Oh, it was a goodly show, and fooled the dogs mightily, and divided them up into sects and parties, and kept them eternally busy cursing each other, and swearing, each, by the particular head which each decided was the Genuine Friend and Champion of the dogs. And not one of the poor fools could see that all of the heads belonged to the same body.
So what with their much work and little food, and the daily bamboozlements of the Many Headed, and the brain-softening exercises of the Special Bamboozle Days, the dogs became a gaunt mob of skinny, drivelling idiots, of flea-covered bodies and eclipsed minds. So that when the noise of the bang and thump instruments, and the marching dogs, and the waving of the pretty cloths called them to the next Bamboozle day, they came with tottering steps, and lolling tongues, and wheezing breath, and protruding eyes. They did not run—they could not. They came from a sense of duty to the Flag of the Free, which the Bamboozlers had made of immense size; for they said a great and growing country could only be fittingly typified by a great and growing Flag, and as Freedom and Prosperity had increased under the fostering care of Heaven, until they had filled the whole earth about Canisville, it was meet and merely grateful to God that the Flag fill the whole heavens too. It was verily a heavens filling Flag, and it was raised on the tallest and stoutest pole that could be procured from all the country roundabout; for to-day was to be one of the maddest and gladdest days of all the mad and glad days.

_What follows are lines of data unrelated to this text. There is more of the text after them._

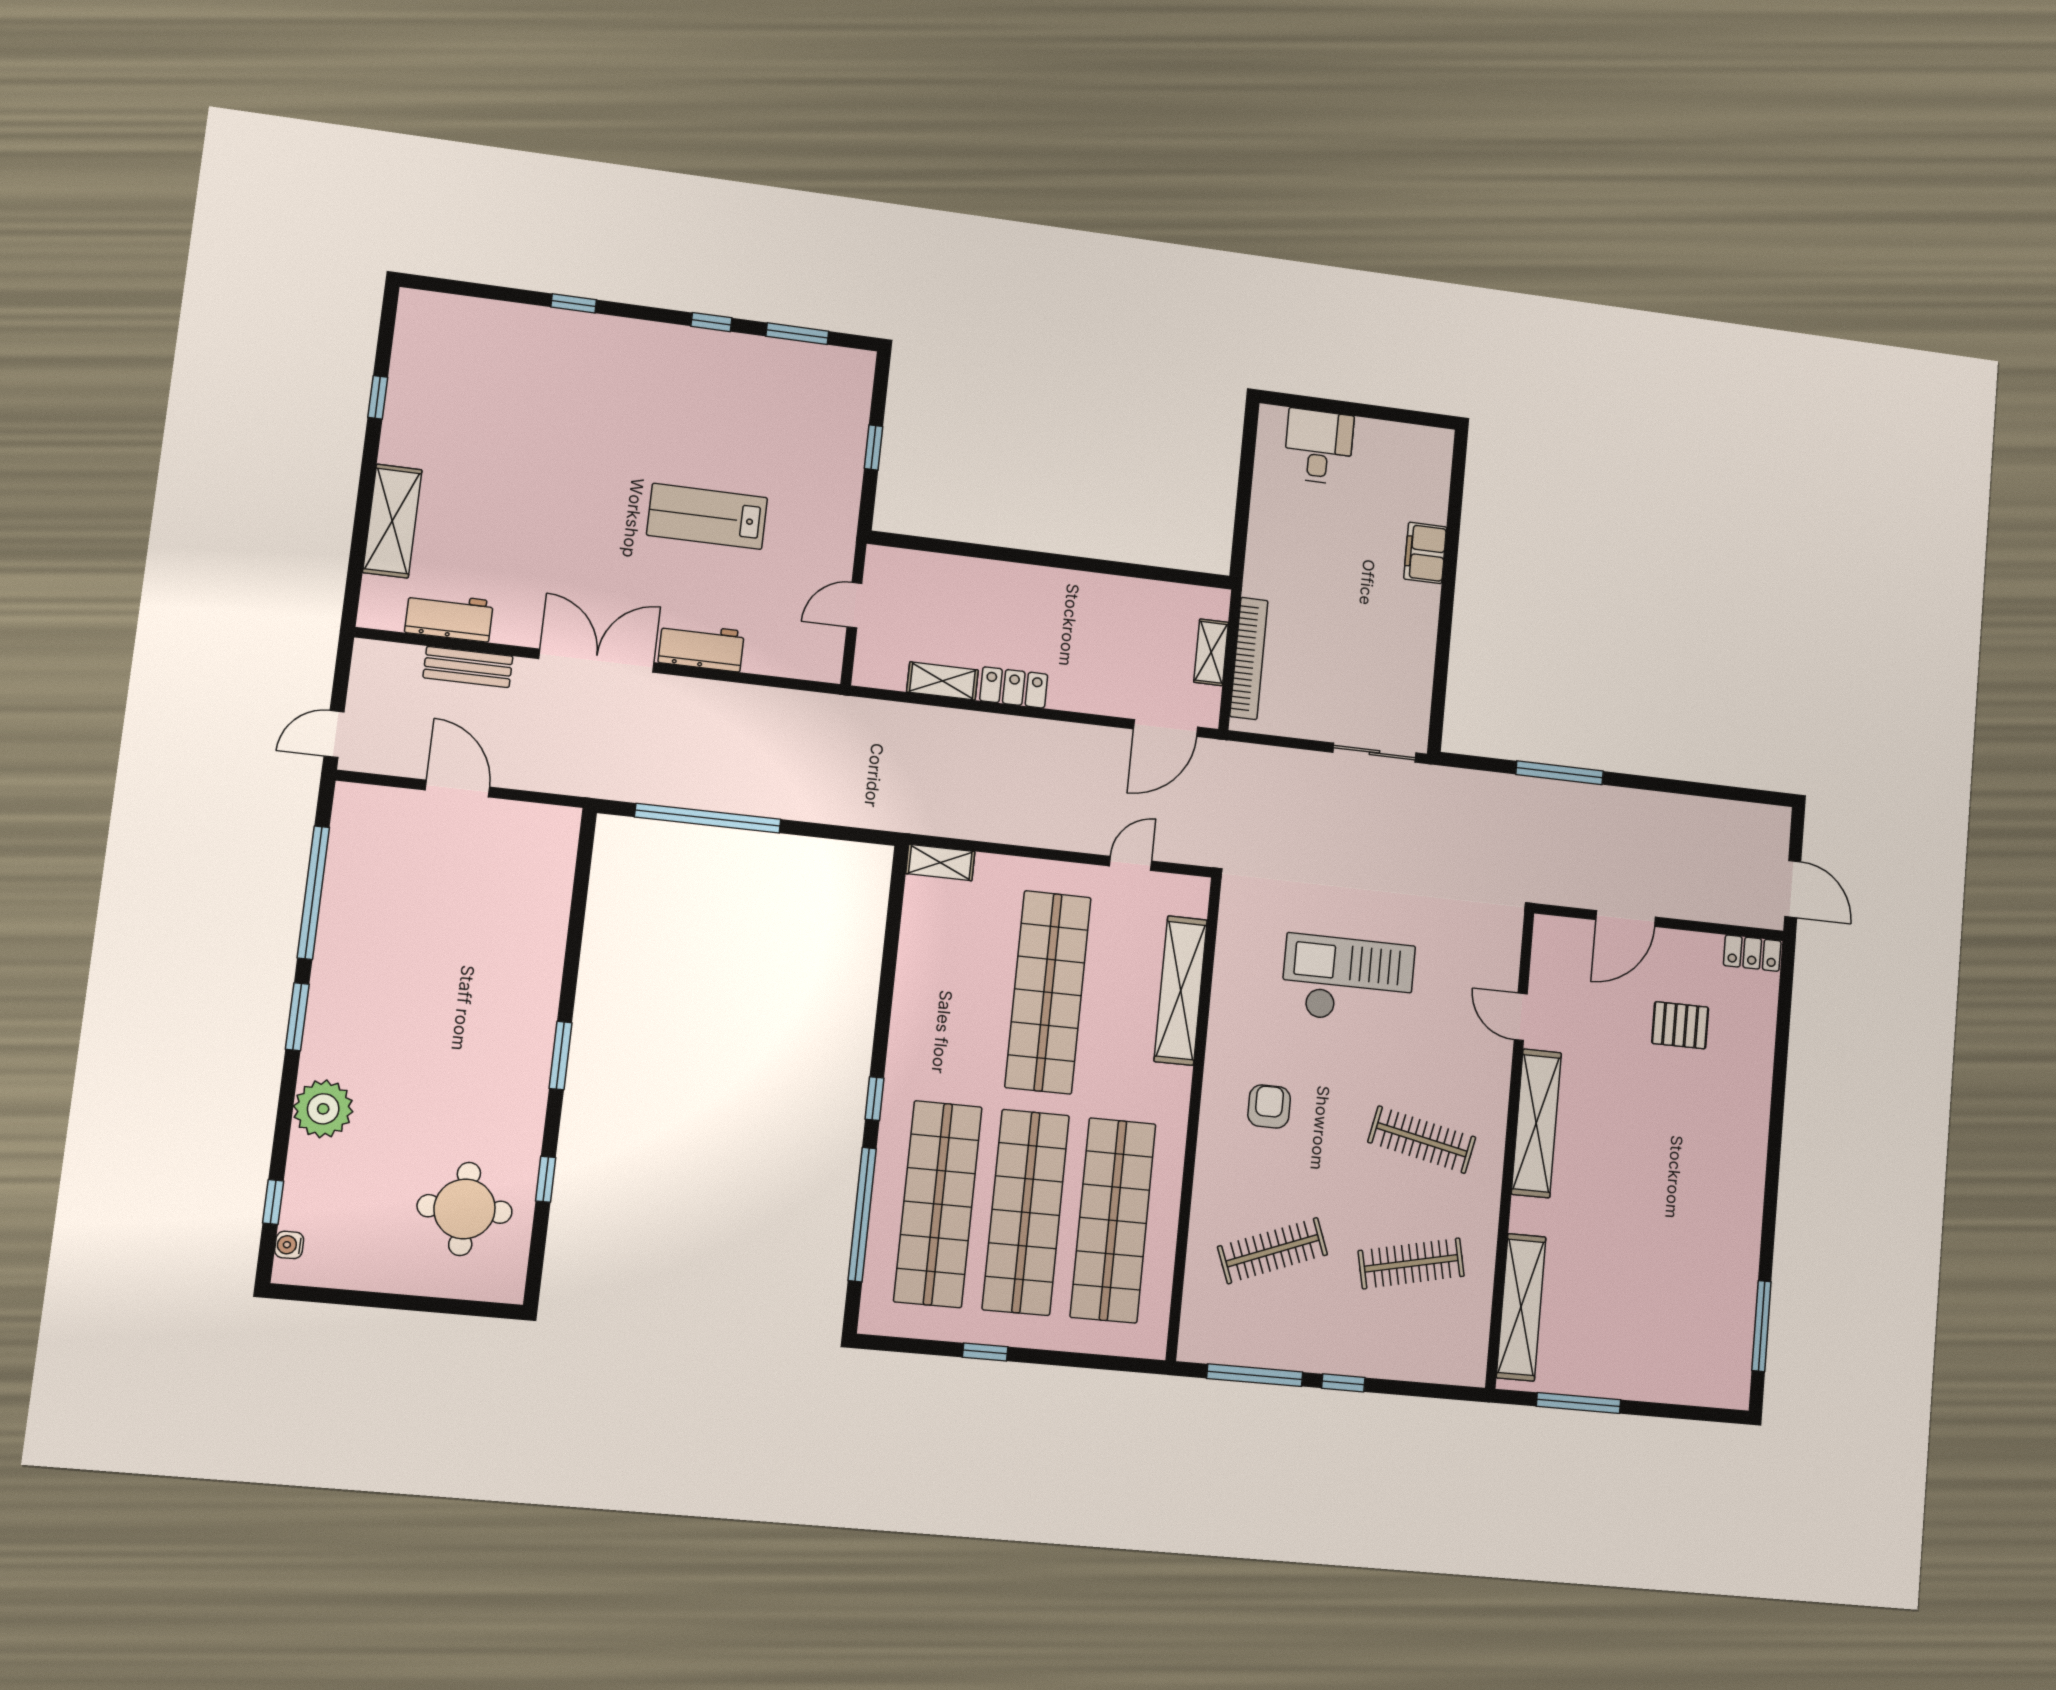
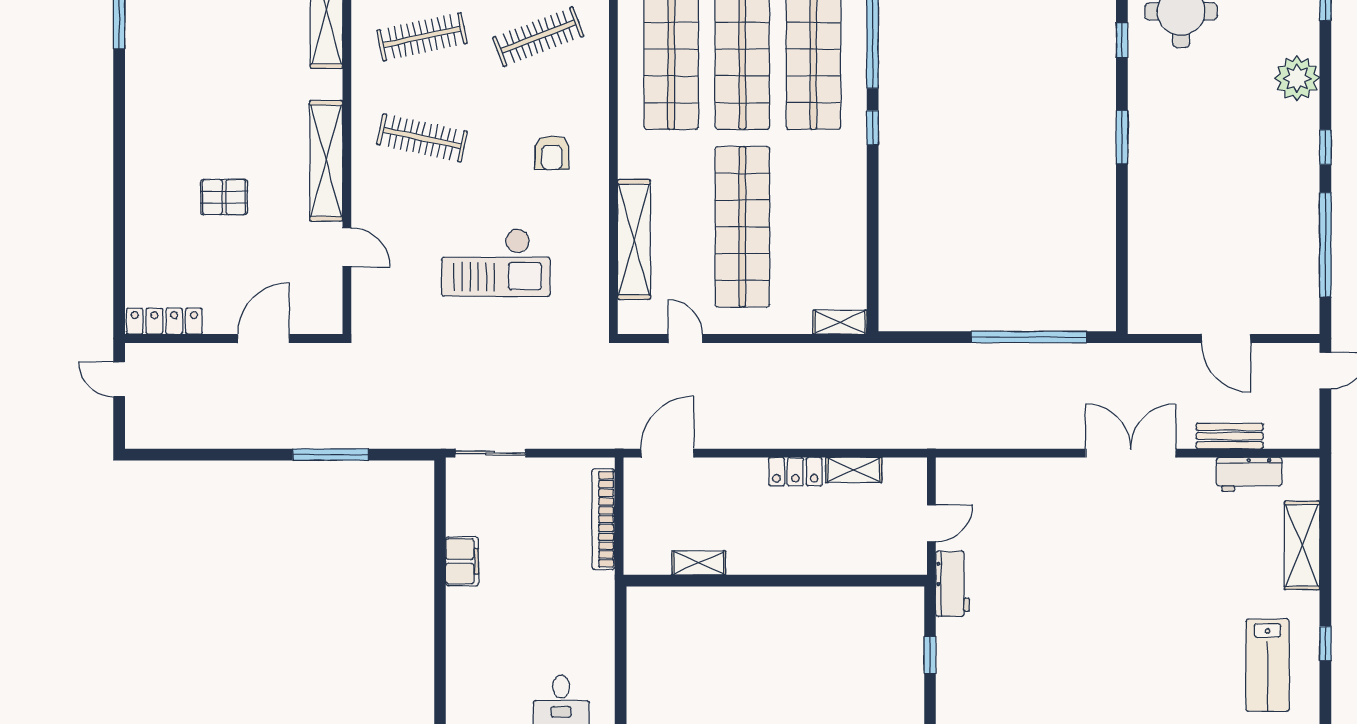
lab bench: (707, 516) -> (1268, 665), moved, turned 90
filing cabinet: (1425, 553) -> (462, 561), moved
workbench: (701, 647) -> (953, 584), moved, turned -90
shelving: (1211, 652) -> (699, 563), moved, turned 90
double door: (597, 661) -> (1131, 453), swing flipped
door: (1131, 863) -> (685, 339), swing flipped
door: (1793, 889) -> (119, 379), width x0.73
locker: (1752, 953) -> (164, 321), width x1.53
window: (297, 1017) -> (1325, 147), width x0.67
pallet: (1680, 1025) -> (224, 197), moved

For Liberty in Canisville had grown so large and universal, and the fame thereof had so gone over the pond, that a lot of Monstrous Fleas over there, had got a lot of idiotic dogs there to make them a great, hollow, copper idol of the form of a grotesque looking female of human kind, which the said Monstrous Fleas said was a Statue of Liberty, which they, in the name (they said), and with the compliments, of the free and hungry dogs of that land, had sent over to the Monstrous Fleas of Canisville, to be received in the name of the free and hungry dogs of Canisville, and set up at the gates of Canisville, as a great visible sign that there was one great Free Country in the world unto which the oppressed, hungry and flea-bitten dogs of all nations might run and be saved.
And it was a glorious time. The Greatest Gee Whizz of All had, with a great cyclone of noise and wind, got thousands of poor, hungry, fool dogs to pinch their bellies to raise wealth enough to buy a pedestal to put the great hollow copper idol on.